Some societies are getting rid of physical cash and have plans to phase it out completely

Australia being the sixth-most cashless society on earth in line with the rate of electronic transactions could see an end to most cash payments by as early as 2025. It will be hard to stop cash use completely unless a blanket ban is introduced, it is getting that way as laws have just been passed with it now being illegal to pay for anything in cash over $10,000 Australian Dollars. In spite of the cracking down on cash use, the RBA is printing new banknotes every day and updating the currency to make it safer and accessible.

Swedens cash transaction only amounts for 2% of trade and the government decided that to get rid of cash completely would cut off the most vulnerable in society including the elderly who may not be so up to speed with online banking and digital currencies.

Venezuela’s government and its out of control spending, strict currency controls and other policies have led to massive hyperinflation, the Bolívar has collapsed and banknotes in circulation are worth pennies, some who go to collect their pension from the banks are told to come back to get the rest later, the country is running out of useable currency in circulation due to its soaring prices.
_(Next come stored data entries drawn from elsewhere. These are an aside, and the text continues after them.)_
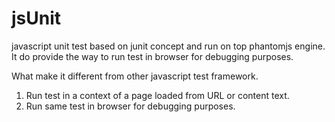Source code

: # jsUnit
javascript unit test based on junit concept and run on top phantomjs engine. It do provide the way to run test in browser for debugging purposes.

What make it different from other javascript test framework.

1. Run test in a context of a page loaded from URL or content text.
2. Run same test in browser for debugging purposes.
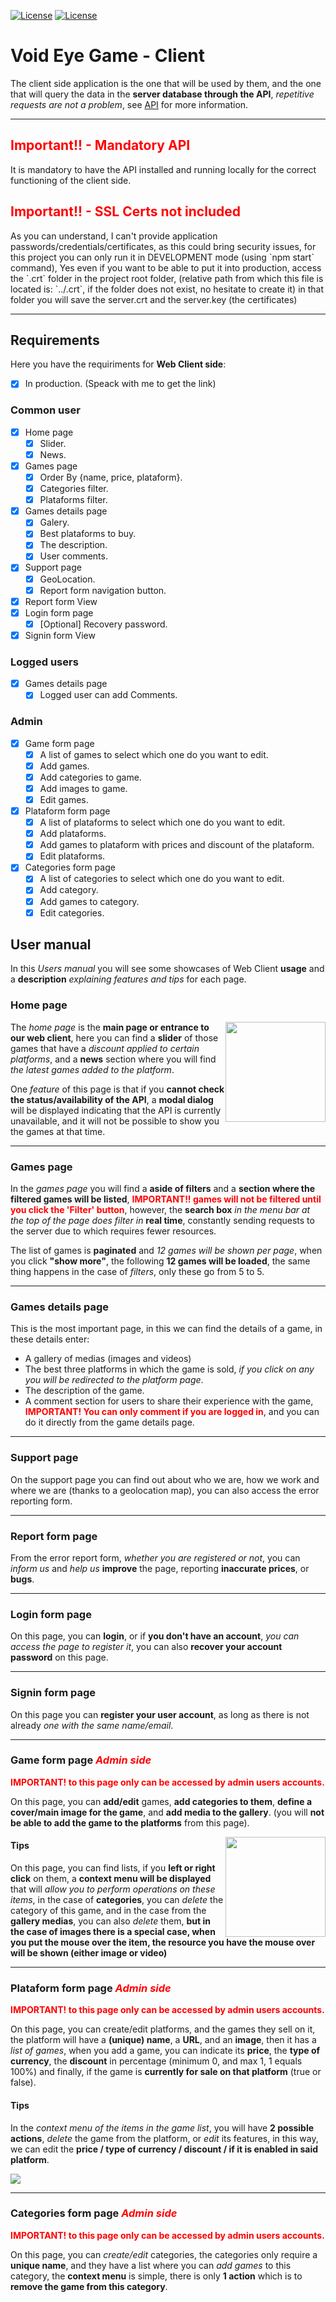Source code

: [![License](https://img.shields.io/static/v1?label=See&message=Readme&color=informational&style=for-the-badge)](../) [![License](https://img.shields.io/static/v1?label=See&message=API&color=informational&style=for-the-badge)](../void-eye-games-api)

# Void Eye Game - Client
The client side application is the one that will be used by them, and the one that will query the data in the **server database through the API**, *repetitive requests are not a problem*, see [API](../void-eye-games-api) for more information.

<hr/>
<h2><strong style="color:red;">Important!! - Mandatory API</strong></h2>
It is mandatory to have the API installed and running locally for the correct functioning of the client side.

<h2><strong style="color:red;">Important!! - SSL Certs not included</strong></h2>
As you can understand, I can't provide application passwords/credentials/certificates, as this could bring security issues, for this project you can only run it in DEVELOPMENT mode (using `npm start` command), Yes even if you want to be able to put it into production, access the `.crt` folder in the project root folder, (relative path from which this file is located is: `../.crt`, if the folder does not exist, no hesitate to create it) in that folder you will save the server.crt and the server.key (the certificates)
<hr/>

## Requirements
Here you have the requiriments for **Web Client side**:
- [X] In production. (Speack with me to get the link)
### Common user
- [x] Home page
    - [x] Slider.
    - [x] News.
- [x] Games page
    - [x] Order By {name, price, plataform}.
    - [x] Categories filter.
    - [x] Plataforms filter.
- [x] Games details page
    - [x] Galery.
    - [x] Best plataforms to buy.
    - [x] The description.
    - [x] User comments.
- [x] Support page
    - [x] GeoLocation.
    - [x] Report form navigation button.
- [x] Report form View
- [x] Login form page
    - [x] [Optional] Recovery password.
- [x] Signin form View

### Logged users
- [x] Games details page
    - [x] Logged user can add Comments.

### Admin
- [x] Game form page
    - [x] A list of games to select which one do you want to edit.
    - [x] Add games.
    - [x] Add categories to game.
    - [x] Add images to game.
    - [x] Edit games.
- [x] Plataform form page
    - [x] A list of plataforms to select which one do you want to edit.
    - [x] Add plataforms.
    - [x] Add games to plataform with prices and discount of the plataform.
    - [x] Edit plataforms.
- [x] Categories form page
    - [x] A list of categories to select which one do you want to edit.
    - [x] Add category.
    - [x] Add games to category.
    - [x] Edit categories.

## User manual
In this *Users manual* you will see some showcases of Web Client **usage** and a **description** *explaining features and tips* for each page.

### Home page
<img style="float: right;height:10rem;" src="../docs/manuals/client/NoApiConnection.png"/>

The *home page* is the **main page or entrance to our web client**, here you can find a **slider** of those games that have a *discount applied to certain platforms*, and a **news** section where you will find *the latest games added to the platform*.

One *feature* of this page is that if you **cannot check the status/availability of the API**, a **modal dialog** will be displayed indicating that the API is currently unavailable, and it will not be possible to show you the games at that time.

<hr/>

### Games page
In the *games page* you will find a **aside of filters** and a **section where the filtered games will be listed**, **<span style="color: red;">IMPORTANT!! games will not be filtered until you click the 'Filter' button</span>**, however, the **search box** *in the menu bar at the top of the page does filter in* **real time**, constantly sending requests to the server due to which requires fewer resources.

The list of games is **paginated** and *12 games will be shown per page*, when you click **"show more"**, the following **12 games will be loaded**, the same thing happens in the case of *filters*, only these go from 5 to 5.

<hr/>

### Games details page
This is the most important page, in this we can find the details of a game, in these details enter:
- A gallery of medias (images and videos)
- The best three platforms in which the game is sold, *if you click on any you will be redirected to the platform page*.
- The description of the game.
- A comment section for users to share their experience with the game, **<span style="color: red;">IMPORTANT! You can only comment if you are logged in</span>**, and you can do it directly from the game details page.

<hr/>

### Support page
On the support page you can find out about who we are, how we work and where we are (thanks to a geolocation map), you can also access the error reporting form.

<hr/>

### Report form page
From the error report form, *whether you are registered or not*, you can *inform us* and *help us* **improve** the page, reporting **inaccurate prices**, or **bugs**.

<hr/>

### Login form page
On this page, you can **login**, or if **you don't have an account**, *you can access the page to register it*, you can also **recover your account password** on this page.

<hr/>

### Signin form page
On this page you can **register your user account**, as long as there is not already *one with the same name/email*.

<hr/>

### Game form page _<span style="color: red;">Admin side</span>_
**<span style="color: red;">IMPORTANT! to this page only can be accessed by admin users accounts.</span>**

On this page, you can **add/edit** games, **add categories to them**, **define a cover/main image for the game**, and **add media to the gallery**. (you will **not be able to add the game to the platforms** from this page).

<img style="float: right;height:10rem;" src="../docs/manuals/client/HoverForImage.png"/>

#### Tips
On this page, you can find lists, if you **left or right click** on them, a **context menu will be displayed** that will *allow you to perform operations on these items*, in the case of **categories**, you can *delete* the category of this game, and in the case from the **gallery medias**, you can also *delete* them, **but in the case of images there is a special case, when you put the mouse over the item, the resource you have the mouse over will be shown (either image or video)**

<hr/>

### Plataform form page _<span style="color: red;">Admin side</span>_
**<span style="color: red;">IMPORTANT! to this page only can be accessed by admin users accounts.</span>**

On this page, you can create/edit platforms, and the games they sell on it, the platform will have a **(unique) name**, a **URL**, and an **image**, then it has a *list of games*, when you add a game, you can indicate its **price**, the **type of currency**, the **discount** in percentage (minimum 0, and max 1, 1 equals 100%) and finally, if the game is **currently for sale on that platform** (true or false).

#### Tips
In the *context menu of the items in the game list*, you will have **2 possible actions**, *delete* the game from the platform, or *edit* its features, in this way, we can edit the **price / type of currency / discount / if it is enabled in said platform**.

<div class="center">
    <img src="../docs/manuals/client/GameItemContextMenu.png"/>
</div>

<hr/>

### Categories form page _<span style="color: red;">Admin side</span>_
**<span style="color: red;">IMPORTANT! to this page only can be accessed by admin users accounts.</span>**

On this page, you can *create/edit* categories, the categories only require a **unique name**, and they have a list where you can *add games* to this category, the **context menu** is simple, there is only **1 action** which is to **remove the game from this category**.
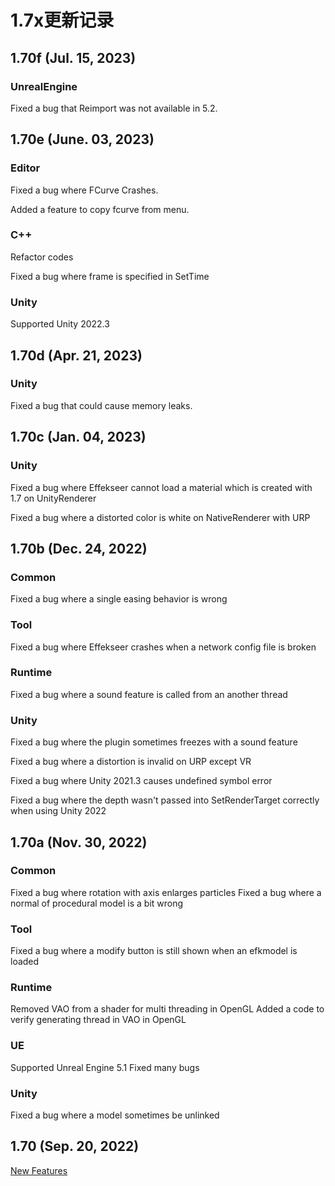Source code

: ﻿# 1.7x更新记录

## 1.70f (Jul. 15, 2023)

### UnrealEngine

Fixed a bug that Reimport was not available in 5.2.

## 1.70e (June. 03, 2023)

### Editor
 
Fixed a bug where FCurve Crashes.

Added a feature to copy fcurve from menu.

### C++

Refactor codes

Fixed a bug where frame is specified in SetTime

### Unity

Supported Unity 2022.3

## 1.70d (Apr. 21, 2023)

### Unity

Fixed a bug that could cause memory leaks.

## 1.70c (Jan. 04, 2023)

### Unity

Fixed a bug where Effekseer cannot load a material which is created with 1.7 on UnityRenderer

Fixed a bug where a distorted color is white on NativeRenderer with URP

## 1.70b (Dec. 24, 2022)

### Common

Fixed a bug where a single easing behavior is wrong

### Tool

Fixed a bug where Effekseer crashes when a network config file is broken

### Runtime

Fixed a bug where a sound feature is called from an another thread

### Unity

Fixed a bug where the plugin sometimes freezes with a sound feature

Fixed a bug where a distortion is invalid on URP except VR

Fixed a bug where Unity 2021.3 causes undefined symbol error

Fixed a bug where the depth wasn't passed into SetRenderTarget correctly when using Unity 2022

## 1.70a (Nov. 30, 2022)

### Common

Fixed a bug where rotation with axis enlarges particles
Fixed a bug where a normal of procedural model is a bit wrong

### Tool

Fixed a bug where a modify button is still shown when an efkmodel is loaded

### Runtime

Removed VAO from a shader for multi threading in OpenGL
Added a code to verify generating thread in VAO in OpenGL

### UE

Supported Unreal Engine 5.1
Fixed many bugs

### Unity

Fixed a bug where a model sometimes be unlinked

## 1.70 (Sep. 20, 2022)

[New Features](170)
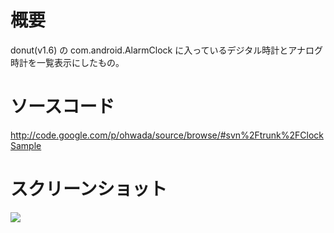 # 概要 #
donut(v1.6) の com.android.AlarmClock に入っているデジタル時計とアナログ時計を一覧表示にしたもの。<br>

<h1>ソースコード</h1>
<a href='http://code.google.com/p/ohwada/source/browse/#svn%2Ftrunk%2FClockSample'>http://code.google.com/p/ohwada/source/browse/#svn%2Ftrunk%2FClockSample</a>

<h1>スクリーンショット</h1>
<img src='http://ohwada.googlecode.com/files/20120114_clock_samples.png' />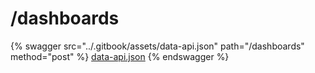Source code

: # /dashboards

{% swagger src="../.gitbook/assets/data-api.json" path="/dashboards" method="post" %}
[data-api.json](../.gitbook/assets/data-api.json)
{% endswagger %}
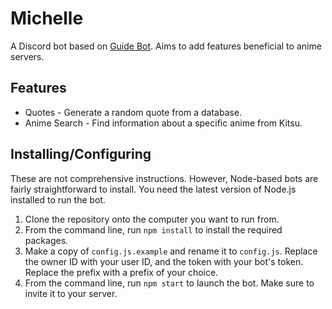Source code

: # Michelle
A Discord bot based on [Guide Bot](https://github.com/AnIdiotsGuide/guidebot). Aims to add features beneficial to anime servers.

## Features
* Quotes - Generate a random quote from a database.
* Anime Search - Find information about a specific anime from Kitsu.

## Installing/Configuring
These are not comprehensive instructions. However, Node-based bots are fairly straightforward to install. You need the latest version of Node.js installed to run the bot.

1. Clone the repository onto the computer you want to run from.
2. From the command line, run `npm install` to install the required packages.
3. Make a copy of `config.js.example` and rename it to `config.js`. Replace the owner ID with your user ID, and the token with your bot's token. Replace the prefix with a prefix of your choice.
4. From the command line, run `npm start` to launch the bot. Make sure to invite it to your server.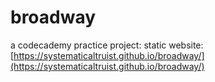 # broadway

a codecademy practice project: static website: [https://systematicaltruist.github.io/broadway/](https://systematicaltruist.github.io/broadway/)
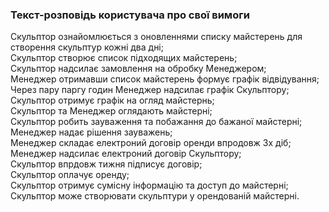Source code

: ### Текст-розповідь користувача про свої вимоги

Скульптор ознайомлюється з оновленнями списку майстерень для створення скульптур кожні два дні; </br>
Скульптор створює список підходящих майстерень; </br>
Скульптор надсилає замовлення на обробку Менеджером; </br>
Менеджер отримавши список майстерень формує графік відвідування; </br>
Через пару паргу годин Менеджер надсилає графік Скульптору;</br>
Скульптор отримує графік на огляд майстернь; </br>
Скульптор та Менеджер оглядають майстерні; </br> 
Скульптор робить зауваження та побажання до бажаної майстерні; </br>
Менеджер надає рішення зауважень; </br>
Менеджер складає електроний договір оренди впродовж 3х діб; </br> 
Менеджер надсилає електроний договір Скульптору; </br>
Скульптор впрдовж тижня підписує договір; </br>
Скульптор оплачує оренду; </br> 
Скульптор отримує сумісну інформацію та доступ до майстерні; </br> 
Скульптор може створювати скульптури у орендованій майстерні. </br>
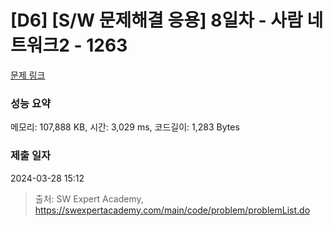 # [D6] [S/W 문제해결 응용] 8일차 - 사람 네트워크2 - 1263 

[문제 링크](https://swexpertacademy.com/main/code/problem/problemDetail.do?contestProbId=AV18P2B6Iu8CFAZN) 

### 성능 요약

메모리: 107,888 KB, 시간: 3,029 ms, 코드길이: 1,283 Bytes

### 제출 일자

2024-03-28 15:12



> 출처: SW Expert Academy, https://swexpertacademy.com/main/code/problem/problemList.do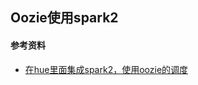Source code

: ## Oozie使用spark2



#### 参考资料
- [在hue里面集成spark2，使用oozie的调度](https://www.cnblogs.com/gxgd/p/10019500.html)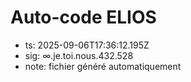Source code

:# Auto-code ELIOS
- ts: 2025-09-06T17:36:12.195Z
- sig: ∞.je.toi.nous.432.528
- note: fichier généré automatiquement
Venezuela plans for a 95% reliance on digital transactions but 40% of the country does not have access to a bank account, for these people they must rely on physical cash but can only purchase this on the black market as there are not enough banknotes in the country.

Shops and restaurants in China are moving toward taking only smartphone payments such as Alipay but it did not go to plan for a new supermarket chain where customers can buy fresh food at the store as well as ordering it online but the one catch is that customers could not pay with cash but only able to pay with a smartphone or at the self-checkouts using debit and credit cards.

It is very common to pay for goods and services with a QR code or using Alibaba’s Alipay in China but after complaints to the authorities, Hana, the supermarket chain had to install cash registers.

There are many cases of government and financial institutions wanting a cashless society but putting this into practice is an entirely different matter and simply unfeasible for many, eventually this will come but it is not as close as we may think, blockchain technologies may help bridge this divide and in time as more and more people become aware as well as comfortable using it, inroads can then be made to rid society of its physical cash.